*** Opening of SOURCE DATA ***

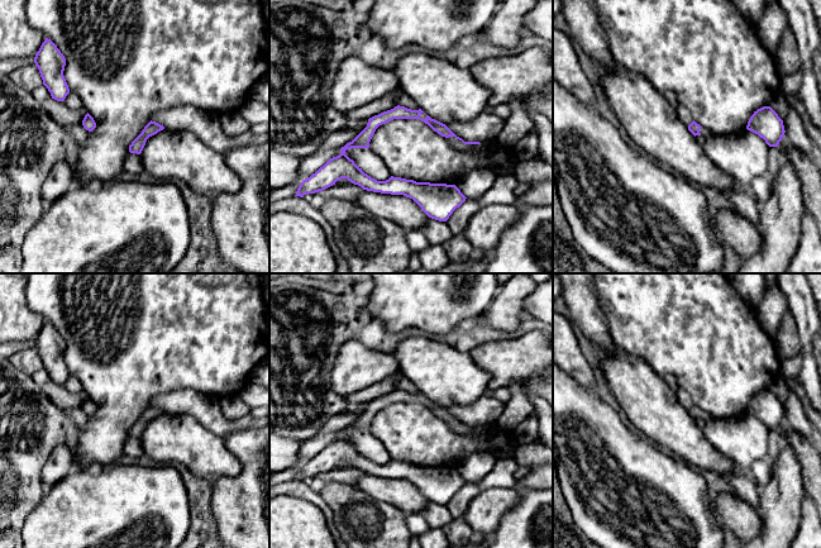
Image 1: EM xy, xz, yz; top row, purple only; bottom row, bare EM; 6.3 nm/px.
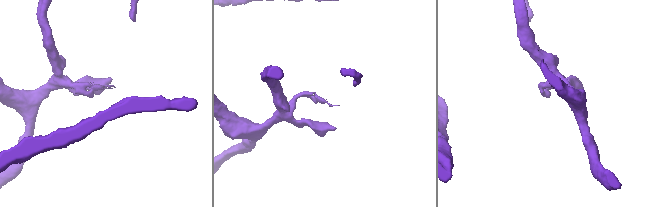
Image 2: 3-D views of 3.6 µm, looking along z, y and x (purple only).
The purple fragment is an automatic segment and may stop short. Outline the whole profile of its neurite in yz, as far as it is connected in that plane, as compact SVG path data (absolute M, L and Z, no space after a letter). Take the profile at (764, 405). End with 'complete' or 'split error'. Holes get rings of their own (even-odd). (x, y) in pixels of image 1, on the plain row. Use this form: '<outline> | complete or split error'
M770 390L754 395L746 413L763 421L769 430L778 430L786 416L783 404Z | complete

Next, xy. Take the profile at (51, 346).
M44 323L34 340L34 347L52 382L65 385L70 377L68 368L63 359L66 342L51 323Z | complete

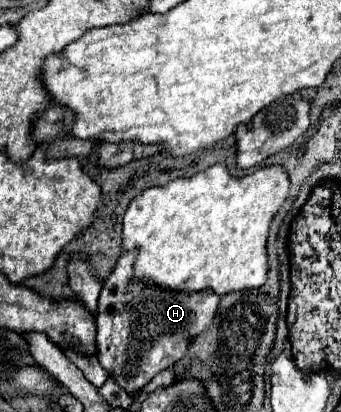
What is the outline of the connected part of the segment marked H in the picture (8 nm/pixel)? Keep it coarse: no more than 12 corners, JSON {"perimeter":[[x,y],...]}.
{"perimeter":[[134,280],[102,284],[98,360],[128,394],[174,366],[222,298]]}

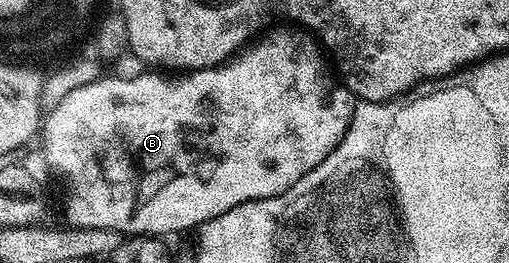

*** Close of SOURCE DATA ***

→ WORK REQUIRED: Lines with "only": return each one from the data above.

→ EXERCISE OUTPUT:
Image 1: EM xy, xz, yz; top row, purple only; bottom row, bare EM; 6.3 nm/px.
Image 2: 3-D views of 3.6 µm, looking along z, y and x (purple only).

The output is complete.